Are these guidelines just a bureaucrat’s dream? No. Are they the “law of the land?” No. But what reasonable person can argue against using a test that “fits” the job or against knowing that scores actually predict job performance?
Sticky Issues
Research study findings are reported in terms of trends and correlations. They are not “perfect proof”; they just represent a high probability the results were not do to chance. Take, for example, the concept of meta-analysis. This technique statistically combines results from many similar studies while “mathematically” controlling for sample size, test error, and so forth. Meta analysis is supposed to “minimize” the experimental error between one study and another. The results of a meta analysis or other statistical report reads something like this: “The data had a correlation of +.30 with a probability of chance less than or equal to 5 percent.” In other words (human ones): The numbers from Source A were roughly in alignment 9% of the time with numbers from source B. (That’s not “technically” correct in statistical terms, but it will do for the purposes of discussion).

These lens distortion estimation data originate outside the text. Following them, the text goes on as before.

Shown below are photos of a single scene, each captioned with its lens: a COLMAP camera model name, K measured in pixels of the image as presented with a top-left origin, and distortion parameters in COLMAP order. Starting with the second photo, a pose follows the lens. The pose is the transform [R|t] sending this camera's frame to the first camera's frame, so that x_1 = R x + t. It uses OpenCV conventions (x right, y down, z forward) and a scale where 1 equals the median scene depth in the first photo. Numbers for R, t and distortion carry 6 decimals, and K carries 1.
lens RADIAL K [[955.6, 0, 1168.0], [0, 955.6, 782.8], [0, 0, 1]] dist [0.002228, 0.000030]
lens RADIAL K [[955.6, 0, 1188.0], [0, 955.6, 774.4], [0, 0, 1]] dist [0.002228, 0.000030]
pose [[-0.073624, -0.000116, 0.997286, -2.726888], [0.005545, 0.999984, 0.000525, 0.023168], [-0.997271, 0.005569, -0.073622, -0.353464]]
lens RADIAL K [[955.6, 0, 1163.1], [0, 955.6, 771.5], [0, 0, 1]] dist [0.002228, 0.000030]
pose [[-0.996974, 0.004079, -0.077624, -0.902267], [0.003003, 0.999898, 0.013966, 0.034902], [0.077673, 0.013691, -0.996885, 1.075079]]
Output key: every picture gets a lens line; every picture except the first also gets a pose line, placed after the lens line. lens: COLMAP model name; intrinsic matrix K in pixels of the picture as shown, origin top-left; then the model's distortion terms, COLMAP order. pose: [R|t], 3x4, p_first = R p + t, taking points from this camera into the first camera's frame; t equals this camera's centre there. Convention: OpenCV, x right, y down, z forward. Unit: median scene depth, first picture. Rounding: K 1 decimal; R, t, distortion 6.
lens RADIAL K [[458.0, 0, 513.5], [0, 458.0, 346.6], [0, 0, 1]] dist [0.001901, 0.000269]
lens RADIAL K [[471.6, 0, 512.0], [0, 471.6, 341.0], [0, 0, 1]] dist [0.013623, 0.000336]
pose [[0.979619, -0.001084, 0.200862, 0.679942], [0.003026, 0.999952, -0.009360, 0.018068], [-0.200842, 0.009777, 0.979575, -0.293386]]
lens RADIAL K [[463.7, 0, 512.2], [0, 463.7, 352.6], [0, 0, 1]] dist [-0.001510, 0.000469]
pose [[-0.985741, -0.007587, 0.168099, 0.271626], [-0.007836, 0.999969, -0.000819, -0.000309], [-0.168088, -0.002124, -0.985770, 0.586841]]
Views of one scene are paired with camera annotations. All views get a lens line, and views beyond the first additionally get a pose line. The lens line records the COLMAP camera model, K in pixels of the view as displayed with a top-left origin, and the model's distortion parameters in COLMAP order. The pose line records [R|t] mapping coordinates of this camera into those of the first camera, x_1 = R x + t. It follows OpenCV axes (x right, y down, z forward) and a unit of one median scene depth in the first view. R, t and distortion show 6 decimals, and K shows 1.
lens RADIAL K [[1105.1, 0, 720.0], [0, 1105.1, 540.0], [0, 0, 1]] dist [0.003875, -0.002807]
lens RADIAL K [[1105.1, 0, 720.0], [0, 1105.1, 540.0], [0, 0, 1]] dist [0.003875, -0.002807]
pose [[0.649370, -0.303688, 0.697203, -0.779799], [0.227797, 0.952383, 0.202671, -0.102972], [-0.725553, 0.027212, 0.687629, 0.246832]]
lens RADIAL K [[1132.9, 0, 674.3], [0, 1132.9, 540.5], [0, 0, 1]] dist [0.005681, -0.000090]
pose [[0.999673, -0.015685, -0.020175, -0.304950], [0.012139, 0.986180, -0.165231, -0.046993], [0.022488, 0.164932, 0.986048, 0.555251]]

Of course, a +.30 correlation coefficient still leaves us wondering about the 91% of data that were out of alignment. Is meta analysis data as exact as reading a thermometer? No. Is it an indication that every study was tightly controlled? No. Can you “take results to the bank”? Only if you are prepared to argue that an average of averages is a precision measurement. It’s not. How about a uniform definition of job “performance”? For example, what happens when a mentally dull but politically skilled employee scores “low” on a test but is rated “high” by his or her manager? Is the test incorrect? Or is the rating incorrect? (I’d bet on the rating.) The bottom line is, it is okay to use tests:
- Designed for hiring
- As long as test content is supported by job analysis
- As long as test scores predict job performance
- As long as professional test protocol is followed
It is not okay to use employment tests:
- That are not designed for hiring
- That are not supported by job analysis
- If test scores do not predict job performance
Other considerations:
- An interview is a test.
- All tests should be examined and reviewed to reduce adverse impact.
- Validity generalization is only acceptable when the two jobs are essentially the same (and supporting data shows they are the same).
Think about it: Isn’t that just what a hiring manager wants to know about a pre-hire test?